Many heralded drivers have found their way into off-track car culture. Legendary F1 racer Ayrton Senna is the namesake for the McLaren Senna sports car. The 1976 F1 battle between Niki Lauda and James Hunt was dramatized in the 2013 film Rush. Famed racer Sir Jackie Stewart has been a brand ambassador for Ford Motor Company and Heineken.

The Season So Far

There are six grand prix left in the 2021 Formula 1 season. The United States Grand Prix is the 17th round of the current season.

04 Rush
Set against the glamorous golden age of Formula 1 racing in the 1970s, Rush tells the true story of the great rivalry between handsome English playboy James Hunt and his methodical, brilliant opponent, Austrian driver Niki Lauda. Get it here. Universal Pictures

Currently, Verstappen and Hamilton are neck and neck for the Drivers' Championship. Going into Austin, Verstappen has 262.5 points compared to Hamilton's 256.5 points. Winning in 2021 would be Verstappen's first championship while Hamilton is gunning for a record-breaking eighth.

There's a wider gap in the constructor standings, but it's still a heated battle as Mercedes sits on top with Red Bull in its sights.

The Future

There will be one new F1 race in Miami early in the 2022 season and the race in Austin.

There's also a slate of rule changes that could affect races in major ways in the coming years. For starters, a new 2021 rule set a cost cap of $145 million dollars for this year, $140 million for the next year and $135 million for 2024. This is meant to level the playing field between richer teams and not-so-rich teams as they develop their cars.

The Fans

An important part of any spectator's experience in any sport is choosing sides. This can be based on where you're from, where the constructor is from and where drivers are from. Sometimes it's just based on what a fan likes - a driver's helmet design, the way they conduct themselves off the track, the sharing of a last name.

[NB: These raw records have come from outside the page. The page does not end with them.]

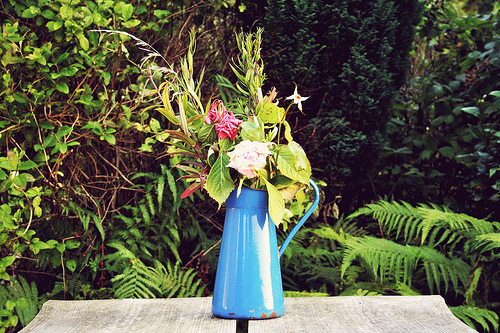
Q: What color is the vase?
A: Blue.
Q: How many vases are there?
A: One.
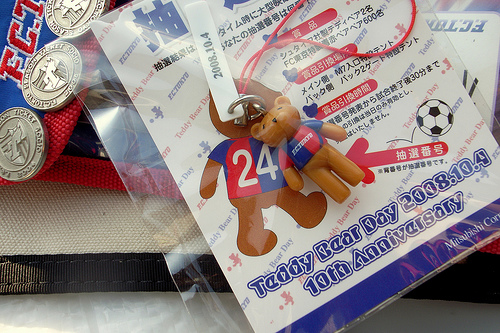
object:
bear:
[243, 95, 364, 204]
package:
[48, 0, 500, 314]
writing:
[298, 40, 441, 140]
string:
[236, 0, 413, 93]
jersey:
[274, 119, 323, 171]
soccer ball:
[413, 98, 452, 137]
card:
[80, 1, 498, 332]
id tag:
[180, 1, 248, 124]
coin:
[1, 105, 47, 182]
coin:
[17, 42, 91, 111]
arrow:
[342, 135, 450, 184]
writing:
[243, 145, 495, 307]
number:
[225, 146, 279, 189]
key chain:
[228, 92, 266, 125]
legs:
[308, 161, 351, 205]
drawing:
[189, 77, 331, 259]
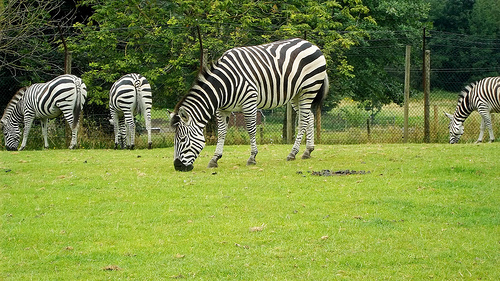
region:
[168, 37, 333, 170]
a zebra is standing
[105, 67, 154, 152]
a zebra is standing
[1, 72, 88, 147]
a zebra is standing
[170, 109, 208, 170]
head of a zebra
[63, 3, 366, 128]
a tree with light green leaves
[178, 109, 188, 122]
ear of a zebra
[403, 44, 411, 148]
a thin wooden post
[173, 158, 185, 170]
nose of a zebra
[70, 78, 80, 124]
tail of a zebra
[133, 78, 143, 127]
tail of a zebra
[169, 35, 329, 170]
A zebra eating grass.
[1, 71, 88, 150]
A zebra eating grass.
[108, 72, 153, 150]
Rear end of a zebra.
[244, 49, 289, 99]
Striped fur of a zebra.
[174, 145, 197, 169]
Snout of a zebra.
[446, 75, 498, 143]
A zebra eating grass.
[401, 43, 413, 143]
Wooden pole holding up wire fence.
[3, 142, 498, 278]
Bright green grass in a zebra's enclosure.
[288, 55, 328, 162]
Rear legs of a zebra.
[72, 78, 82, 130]
A zebra's dangling tail.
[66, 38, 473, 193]
zebras in a field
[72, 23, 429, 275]
zebras standing in a field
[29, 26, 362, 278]
zebras eatting in a field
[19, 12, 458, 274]
zebras eatting grass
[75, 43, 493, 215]
zebras eatting green grass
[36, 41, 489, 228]
zebras with their head down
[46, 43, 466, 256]
zebras that are fenced in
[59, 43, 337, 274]
a field of zebras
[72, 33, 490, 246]
an area of zebras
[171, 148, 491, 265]
a field of green grass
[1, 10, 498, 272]
Zebra's standing in the zoo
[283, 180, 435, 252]
Green color grass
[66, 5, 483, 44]
Lot of trees with green leaves and branches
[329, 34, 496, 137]
Concrete pole with fencing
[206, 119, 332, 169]
Legs of the zebra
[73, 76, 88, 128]
Tail of the zebra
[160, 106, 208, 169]
Head of the zebra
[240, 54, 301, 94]
Black and white color stripes of the zebra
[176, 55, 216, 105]
Black and white color manes of the zebra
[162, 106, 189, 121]
Large upright ears of the zebra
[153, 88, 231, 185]
the head of a zebra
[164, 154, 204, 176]
the mouth of a zebra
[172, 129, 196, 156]
the eye of a zebra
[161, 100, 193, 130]
the ear of a zebra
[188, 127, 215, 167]
the jaw of a zebra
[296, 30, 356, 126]
the tail of a zebra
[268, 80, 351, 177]
the back legs of a zebra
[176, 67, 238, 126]
the neck of a zebra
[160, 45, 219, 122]
the main of a zebra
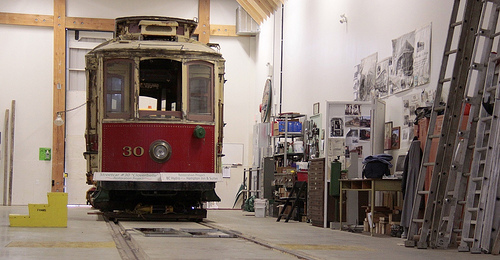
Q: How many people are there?
A: None.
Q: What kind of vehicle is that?
A: Trolley.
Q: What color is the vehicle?
A: Red.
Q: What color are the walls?
A: White.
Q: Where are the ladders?
A: By the walls.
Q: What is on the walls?
A: Drawings.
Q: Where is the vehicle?
A: By the wall.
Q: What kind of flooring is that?
A: Concrete.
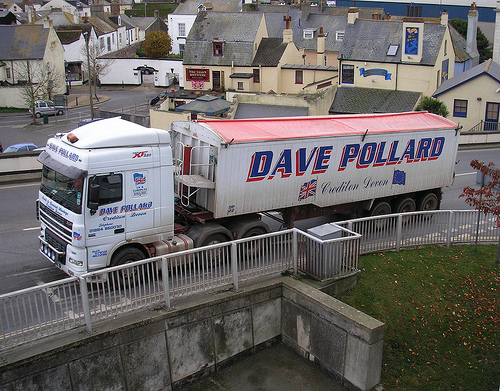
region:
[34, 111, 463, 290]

No matter who they choose, fans are traditionally extremely passionate about their driver and team, akin to college football team allegiances in the U.S.

Where to Watch

The entire race weekend will be available to watch on ESPN's networks and ABC. Here's the breakdown (all times Eastern):

  • Practice 1 - Friday, Oct. 22 - 12:25 pm on ESPN2
  • Practice 2 - Friday, Oct. 22 - 3:55 pm on ESPN2
  • Practice 3 - Saturday, Oct. 23 - 1:55 pm on ESPN2
  • Qualifying - Saturday, Oct. 23 - 4:55 pm on ESPNEWS
  • U.S. Grand Prix - Sunday, Oct. 24 - 1:30 pm on ABC
  • Post-race - Sunday, Oct. 24 - 5:00 pm on ESPN3

In case you miss it or just want to watch it again, it will rerun at 8:30 pm on ESPN and at 12:00 AM on Oct. 25 on ESPNEWS.